[Your goal]: In these entries, tally the lines where "macros" occurs. Respond with only the count.

----- Data to examine -----

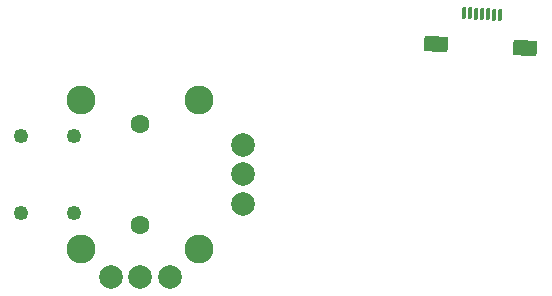
<source format=gbr>
%TF.GenerationSoftware,KiCad,Pcbnew,9.0.3*%
%TF.CreationDate,2025-07-21T12:26:19-07:00*%
%TF.ProjectId,UGC_SubStick_R5,5547435f-5375-4625-9374-69636b5f5235,rev?*%
%TF.SameCoordinates,Original*%
%TF.FileFunction,Soldermask,Bot*%
%TF.FilePolarity,Negative*%
%FSLAX46Y46*%
G04 Gerber Fmt 4.6, Leading zero omitted, Abs format (unit mm)*
G04 Created by KiCad (PCBNEW 9.0.3) date 2025-07-21 12:26:19*
%MOMM*%
%LPD*%
G01*
G04 APERTURE LIST*
G04 Aperture macros list*
%AMRotRect*
0 Rectangle, with rotation*
0 The origin of the aperture is its center*
0 $1 length*
0 $2 width*
0 $3 Rotation angle, in degrees counterclockwise*
0 Add horizontal line*
21,1,$1,$2,0,0,$3*%
G04 Aperture macros list end*
%ADD10C,2.450000*%
%ADD11C,1.600000*%
%ADD12C,1.250000*%
%ADD13C,2.000000*%
%ADD14RotRect,0.300000X1.000000X177.000000*%
%ADD15RotRect,2.000000X1.300000X177.000000*%
G04 APERTURE END LIST*
D10*
%TO.C,SW1*%
X54425000Y-31171718D03*
X54425000Y-43821718D03*
D11*
X59425000Y-33196718D03*
X59425000Y-41796718D03*
D10*
X64425000Y-31171718D03*
X64425000Y-43821718D03*
D12*
X53775000Y-34246718D03*
X53775000Y-40746718D03*
X49275000Y-34246718D03*
X49275000Y-40746718D03*
D13*
X56925000Y-46196718D03*
X59425000Y-46196718D03*
X61925000Y-46196718D03*
X68125000Y-39996718D03*
X68125000Y-37496718D03*
X68125000Y-34996718D03*
%TD*%
D14*
%TO.C,J1*%
X89856513Y-24003768D03*
X89357200Y-23977600D03*
X88857883Y-23951432D03*
X88358569Y-23925264D03*
X87859255Y-23899096D03*
X87359939Y-23872928D03*
X86860625Y-23846760D03*
D15*
X92012051Y-26820439D03*
X84422473Y-26422686D03*
%TD*%
M02*

</source>
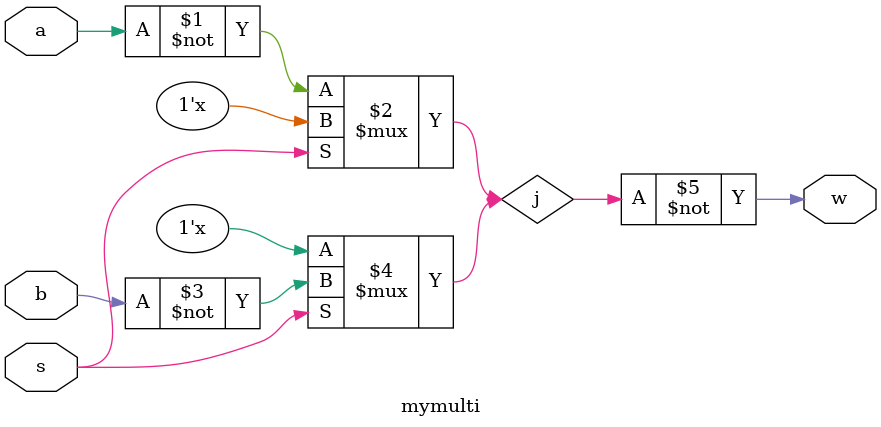
<source format=sv>
`timescale 1ns/1ns
module mymulti(input a,b,s, output w);
	wire i,j;
	not #(7,9) N1(i,s);
	notif1 #(14,18,16) NT1(j,a,i);
	notif1 #(14,18,16) NT2(j,b,s);
	notif1 #(14,18,16) NT3(w,j,1);
endmodule
</source>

-----

[Solution for this task]: 2